EXERCISES:
1. Duplicate the passage of the road trip food post starting at "Road Trip Food" and ending at "my favorite thing.".
2. In the road trip food post, how many hours of driving does the trip to the first stop take?

DOCUMENT SEGMENT:
Road Trip Food Adventures - South on Main in Little Rock, AR


When my fortieth birthday rolled around, I found myself waxing nostalgic about, well, pretty much everything. I began to look for things that comforted me as much as my warm memories do and what I keep coming back to more than anything when I feel the need to be comforted is food. Making it, enjoying it with family and friends, it truly is my favorite thing.

And it's no secret I search for it every chance I get when I travel. Last week my travels led me to a very comforting part of the country: the South. Naturally I jumped on (it's where I go to first when I'm researching the cuisine of a specific area) to check out what might be of interest at various stops along the way. My first stop is always Amarillo - it is the perfect driving day (about 10.5 hours) but as far as a food mecca ... well, it just isn't. I have found a few good places that'll "do in the dark" but I'm honestly waiting with bated breath for someone clever to take a chance on Amarillo. I think it could happen (more reasons why I think it could happen below as well as in upcoming travel posts). But there is not much in the way of comfortable accommodations a few hours before or after Amarillo, so I end up staying there on night one.

INFORMATION PROVIDED:
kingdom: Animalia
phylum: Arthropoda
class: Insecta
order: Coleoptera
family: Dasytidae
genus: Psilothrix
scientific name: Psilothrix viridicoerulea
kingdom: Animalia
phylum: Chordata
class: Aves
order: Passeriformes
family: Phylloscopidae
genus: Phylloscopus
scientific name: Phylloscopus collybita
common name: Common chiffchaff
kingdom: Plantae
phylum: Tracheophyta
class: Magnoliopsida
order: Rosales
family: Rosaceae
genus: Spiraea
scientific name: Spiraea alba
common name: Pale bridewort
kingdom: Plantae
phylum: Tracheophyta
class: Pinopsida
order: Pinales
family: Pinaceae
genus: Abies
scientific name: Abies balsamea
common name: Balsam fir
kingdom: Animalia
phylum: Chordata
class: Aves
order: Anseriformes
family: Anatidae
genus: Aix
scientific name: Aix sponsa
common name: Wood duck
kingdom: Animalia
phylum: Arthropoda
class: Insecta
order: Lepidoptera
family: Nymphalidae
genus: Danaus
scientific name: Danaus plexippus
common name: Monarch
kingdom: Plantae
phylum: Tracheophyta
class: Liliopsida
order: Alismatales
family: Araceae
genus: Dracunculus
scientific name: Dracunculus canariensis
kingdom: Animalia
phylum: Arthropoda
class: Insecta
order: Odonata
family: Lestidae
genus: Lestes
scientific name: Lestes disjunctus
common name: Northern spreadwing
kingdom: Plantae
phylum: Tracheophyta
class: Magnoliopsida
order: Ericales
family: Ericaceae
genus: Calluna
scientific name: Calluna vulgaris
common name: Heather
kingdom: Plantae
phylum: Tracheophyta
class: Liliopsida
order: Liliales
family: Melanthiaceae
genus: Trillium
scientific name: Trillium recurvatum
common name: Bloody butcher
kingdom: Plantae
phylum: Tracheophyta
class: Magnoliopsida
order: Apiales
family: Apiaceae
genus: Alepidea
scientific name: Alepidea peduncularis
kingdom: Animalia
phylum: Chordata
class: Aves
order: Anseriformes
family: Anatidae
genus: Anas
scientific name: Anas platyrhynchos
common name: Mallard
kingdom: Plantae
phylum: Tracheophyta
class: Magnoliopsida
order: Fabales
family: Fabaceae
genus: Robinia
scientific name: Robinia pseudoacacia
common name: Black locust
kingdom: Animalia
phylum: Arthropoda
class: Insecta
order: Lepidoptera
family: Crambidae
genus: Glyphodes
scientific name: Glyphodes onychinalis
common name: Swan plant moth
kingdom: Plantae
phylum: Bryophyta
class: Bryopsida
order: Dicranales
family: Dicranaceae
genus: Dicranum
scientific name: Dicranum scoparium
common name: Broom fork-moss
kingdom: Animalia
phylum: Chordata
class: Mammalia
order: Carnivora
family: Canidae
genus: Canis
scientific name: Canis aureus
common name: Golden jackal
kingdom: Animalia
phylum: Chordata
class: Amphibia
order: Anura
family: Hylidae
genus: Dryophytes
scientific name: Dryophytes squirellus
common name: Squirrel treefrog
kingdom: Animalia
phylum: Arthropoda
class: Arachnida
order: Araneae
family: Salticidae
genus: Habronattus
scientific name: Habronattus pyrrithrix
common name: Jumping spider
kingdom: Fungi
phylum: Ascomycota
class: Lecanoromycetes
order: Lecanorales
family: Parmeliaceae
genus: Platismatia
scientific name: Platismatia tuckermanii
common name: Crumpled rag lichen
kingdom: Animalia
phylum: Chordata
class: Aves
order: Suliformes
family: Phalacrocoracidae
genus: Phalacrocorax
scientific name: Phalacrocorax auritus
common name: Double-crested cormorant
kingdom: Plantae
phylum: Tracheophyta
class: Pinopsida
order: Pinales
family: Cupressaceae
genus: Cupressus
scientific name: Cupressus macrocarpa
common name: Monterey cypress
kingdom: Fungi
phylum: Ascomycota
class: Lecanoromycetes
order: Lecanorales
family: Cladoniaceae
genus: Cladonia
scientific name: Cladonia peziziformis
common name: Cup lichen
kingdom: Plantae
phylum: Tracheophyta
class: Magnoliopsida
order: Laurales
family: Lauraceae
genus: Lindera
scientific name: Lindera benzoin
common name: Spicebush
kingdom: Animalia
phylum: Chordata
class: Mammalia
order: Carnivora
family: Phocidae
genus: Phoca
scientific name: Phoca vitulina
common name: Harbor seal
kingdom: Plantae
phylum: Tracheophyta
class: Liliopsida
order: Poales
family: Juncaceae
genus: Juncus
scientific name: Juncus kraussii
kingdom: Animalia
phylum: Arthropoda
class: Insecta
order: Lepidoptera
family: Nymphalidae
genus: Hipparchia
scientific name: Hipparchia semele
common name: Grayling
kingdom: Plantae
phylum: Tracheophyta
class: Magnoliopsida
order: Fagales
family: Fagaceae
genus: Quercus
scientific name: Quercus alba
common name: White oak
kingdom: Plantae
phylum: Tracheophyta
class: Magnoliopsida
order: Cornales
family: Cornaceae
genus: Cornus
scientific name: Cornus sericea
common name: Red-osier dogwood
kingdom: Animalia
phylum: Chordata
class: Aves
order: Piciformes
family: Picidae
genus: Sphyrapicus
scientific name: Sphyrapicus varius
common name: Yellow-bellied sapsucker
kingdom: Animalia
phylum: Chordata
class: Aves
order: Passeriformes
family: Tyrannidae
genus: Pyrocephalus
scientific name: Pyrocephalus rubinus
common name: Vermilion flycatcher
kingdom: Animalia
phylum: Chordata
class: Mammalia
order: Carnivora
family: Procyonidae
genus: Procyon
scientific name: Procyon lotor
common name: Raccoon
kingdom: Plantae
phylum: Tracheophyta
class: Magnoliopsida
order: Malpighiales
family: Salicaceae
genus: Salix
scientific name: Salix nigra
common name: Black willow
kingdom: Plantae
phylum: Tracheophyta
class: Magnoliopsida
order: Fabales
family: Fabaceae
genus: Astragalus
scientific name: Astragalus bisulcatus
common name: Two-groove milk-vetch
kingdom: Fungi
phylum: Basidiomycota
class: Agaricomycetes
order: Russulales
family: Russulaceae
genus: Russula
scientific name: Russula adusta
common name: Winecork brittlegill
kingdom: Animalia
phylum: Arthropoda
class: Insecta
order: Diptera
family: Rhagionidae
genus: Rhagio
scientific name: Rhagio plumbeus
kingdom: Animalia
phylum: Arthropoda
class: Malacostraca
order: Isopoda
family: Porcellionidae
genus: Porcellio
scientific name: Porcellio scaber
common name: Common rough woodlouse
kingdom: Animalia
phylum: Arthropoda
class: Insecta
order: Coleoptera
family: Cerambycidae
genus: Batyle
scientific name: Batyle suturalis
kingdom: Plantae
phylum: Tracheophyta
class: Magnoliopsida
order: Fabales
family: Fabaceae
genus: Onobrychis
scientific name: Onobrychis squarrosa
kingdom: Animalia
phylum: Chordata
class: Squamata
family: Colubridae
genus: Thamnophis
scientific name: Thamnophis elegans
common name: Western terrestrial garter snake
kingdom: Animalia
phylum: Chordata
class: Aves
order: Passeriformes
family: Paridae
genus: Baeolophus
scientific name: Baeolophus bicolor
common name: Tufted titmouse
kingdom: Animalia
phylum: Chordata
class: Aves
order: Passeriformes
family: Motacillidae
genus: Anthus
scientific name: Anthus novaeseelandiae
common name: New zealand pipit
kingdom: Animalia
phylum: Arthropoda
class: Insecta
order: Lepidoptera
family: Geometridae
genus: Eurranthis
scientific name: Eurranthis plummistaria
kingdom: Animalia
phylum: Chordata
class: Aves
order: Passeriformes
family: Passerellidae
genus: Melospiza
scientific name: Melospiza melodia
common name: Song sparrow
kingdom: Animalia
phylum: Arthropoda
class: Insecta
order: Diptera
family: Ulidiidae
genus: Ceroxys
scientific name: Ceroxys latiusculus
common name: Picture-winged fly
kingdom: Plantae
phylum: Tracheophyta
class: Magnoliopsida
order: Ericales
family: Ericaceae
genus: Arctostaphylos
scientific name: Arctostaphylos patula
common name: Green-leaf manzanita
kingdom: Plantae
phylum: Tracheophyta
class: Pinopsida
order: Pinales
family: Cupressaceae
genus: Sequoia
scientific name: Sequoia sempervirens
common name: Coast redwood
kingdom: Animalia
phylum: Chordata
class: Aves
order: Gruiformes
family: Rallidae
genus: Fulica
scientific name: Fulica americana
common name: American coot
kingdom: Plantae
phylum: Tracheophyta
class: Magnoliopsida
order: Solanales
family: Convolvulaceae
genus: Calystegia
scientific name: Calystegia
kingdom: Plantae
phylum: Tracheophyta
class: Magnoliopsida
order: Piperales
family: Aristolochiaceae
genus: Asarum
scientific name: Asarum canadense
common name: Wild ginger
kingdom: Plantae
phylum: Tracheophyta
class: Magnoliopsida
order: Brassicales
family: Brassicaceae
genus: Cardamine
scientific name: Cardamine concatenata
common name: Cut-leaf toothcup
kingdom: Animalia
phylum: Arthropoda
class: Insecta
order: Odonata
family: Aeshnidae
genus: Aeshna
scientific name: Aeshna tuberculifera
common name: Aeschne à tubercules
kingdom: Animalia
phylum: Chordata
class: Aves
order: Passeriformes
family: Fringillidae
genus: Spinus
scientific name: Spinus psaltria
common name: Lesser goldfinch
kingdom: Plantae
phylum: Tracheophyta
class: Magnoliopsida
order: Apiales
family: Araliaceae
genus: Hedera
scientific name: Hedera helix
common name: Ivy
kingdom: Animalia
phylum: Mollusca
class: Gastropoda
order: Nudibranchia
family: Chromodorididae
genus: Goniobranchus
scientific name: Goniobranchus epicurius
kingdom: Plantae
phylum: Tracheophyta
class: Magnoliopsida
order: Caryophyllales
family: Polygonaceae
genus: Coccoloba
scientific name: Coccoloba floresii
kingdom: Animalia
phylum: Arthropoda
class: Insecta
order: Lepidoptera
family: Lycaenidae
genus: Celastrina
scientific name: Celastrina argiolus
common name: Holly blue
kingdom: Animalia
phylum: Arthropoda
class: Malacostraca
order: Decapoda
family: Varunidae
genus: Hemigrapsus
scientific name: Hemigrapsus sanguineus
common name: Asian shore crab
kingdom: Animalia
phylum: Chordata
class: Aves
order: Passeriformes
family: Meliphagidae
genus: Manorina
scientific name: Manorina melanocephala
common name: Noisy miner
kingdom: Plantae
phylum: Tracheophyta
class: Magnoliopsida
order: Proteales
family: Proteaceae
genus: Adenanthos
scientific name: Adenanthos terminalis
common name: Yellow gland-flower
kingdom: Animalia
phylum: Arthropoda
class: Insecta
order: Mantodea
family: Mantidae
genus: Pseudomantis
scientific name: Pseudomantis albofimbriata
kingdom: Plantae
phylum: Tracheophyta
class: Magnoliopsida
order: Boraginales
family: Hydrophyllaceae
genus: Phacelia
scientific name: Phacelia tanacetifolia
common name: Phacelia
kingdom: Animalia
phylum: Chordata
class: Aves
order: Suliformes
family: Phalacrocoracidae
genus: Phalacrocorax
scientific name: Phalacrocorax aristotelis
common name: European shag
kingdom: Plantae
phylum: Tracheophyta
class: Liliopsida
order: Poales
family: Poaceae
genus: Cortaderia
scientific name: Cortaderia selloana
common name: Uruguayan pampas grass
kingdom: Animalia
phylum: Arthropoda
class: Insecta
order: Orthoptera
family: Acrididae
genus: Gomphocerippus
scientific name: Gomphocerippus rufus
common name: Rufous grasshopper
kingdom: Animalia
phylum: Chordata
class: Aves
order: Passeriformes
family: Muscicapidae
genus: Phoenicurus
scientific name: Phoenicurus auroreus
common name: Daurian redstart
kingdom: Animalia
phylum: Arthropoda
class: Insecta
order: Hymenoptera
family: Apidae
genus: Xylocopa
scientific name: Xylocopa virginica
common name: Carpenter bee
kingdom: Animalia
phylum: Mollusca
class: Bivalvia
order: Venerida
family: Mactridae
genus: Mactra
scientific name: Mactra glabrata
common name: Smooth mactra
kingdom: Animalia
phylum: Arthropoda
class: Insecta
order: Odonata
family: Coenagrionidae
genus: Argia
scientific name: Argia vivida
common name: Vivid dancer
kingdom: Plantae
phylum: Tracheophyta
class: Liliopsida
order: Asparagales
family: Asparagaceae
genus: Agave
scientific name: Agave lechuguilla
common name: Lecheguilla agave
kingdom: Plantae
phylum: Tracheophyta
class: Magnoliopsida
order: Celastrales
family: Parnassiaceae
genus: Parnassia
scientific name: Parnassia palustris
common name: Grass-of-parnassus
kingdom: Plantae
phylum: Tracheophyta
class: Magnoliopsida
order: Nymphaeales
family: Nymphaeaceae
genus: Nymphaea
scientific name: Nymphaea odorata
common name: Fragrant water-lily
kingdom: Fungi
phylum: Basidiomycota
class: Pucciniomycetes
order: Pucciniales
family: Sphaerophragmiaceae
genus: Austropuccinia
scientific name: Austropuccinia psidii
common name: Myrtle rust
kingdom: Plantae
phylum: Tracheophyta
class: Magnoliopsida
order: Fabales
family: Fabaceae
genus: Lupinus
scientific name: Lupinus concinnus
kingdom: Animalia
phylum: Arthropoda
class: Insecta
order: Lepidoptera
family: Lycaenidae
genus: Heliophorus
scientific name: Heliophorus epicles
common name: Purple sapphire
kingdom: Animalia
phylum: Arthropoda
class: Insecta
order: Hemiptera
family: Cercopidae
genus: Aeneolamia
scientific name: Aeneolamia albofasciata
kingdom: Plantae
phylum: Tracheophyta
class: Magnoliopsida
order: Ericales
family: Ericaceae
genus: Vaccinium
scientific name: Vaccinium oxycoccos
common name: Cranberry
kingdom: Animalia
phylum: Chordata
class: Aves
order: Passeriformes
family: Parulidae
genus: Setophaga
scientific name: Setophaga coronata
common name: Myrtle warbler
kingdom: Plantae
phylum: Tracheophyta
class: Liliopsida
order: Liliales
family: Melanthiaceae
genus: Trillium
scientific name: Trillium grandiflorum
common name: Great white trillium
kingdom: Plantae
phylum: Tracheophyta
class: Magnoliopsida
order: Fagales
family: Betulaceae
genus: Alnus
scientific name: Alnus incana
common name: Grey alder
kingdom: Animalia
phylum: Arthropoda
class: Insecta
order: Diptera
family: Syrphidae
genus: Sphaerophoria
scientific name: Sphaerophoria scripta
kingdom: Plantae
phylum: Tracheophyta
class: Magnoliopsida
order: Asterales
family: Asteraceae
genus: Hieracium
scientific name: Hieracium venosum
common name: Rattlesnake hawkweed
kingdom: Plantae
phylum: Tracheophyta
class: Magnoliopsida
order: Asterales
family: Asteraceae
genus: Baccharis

RESPONSES FOR EACH TASK:
1.
Road Trip Food Adventures - South on Main in Little Rock, AR


When my fortieth birthday rolled around, I found myself waxing nostalgic about, well, pretty much everything. I began to look for things that comforted me as much as my warm memories do and what I keep coming back to more than anything when I feel the need to be comforted is food. Making it, enjoying it with family and friends, it truly is my favorite thing.

2. About 10.5 hours.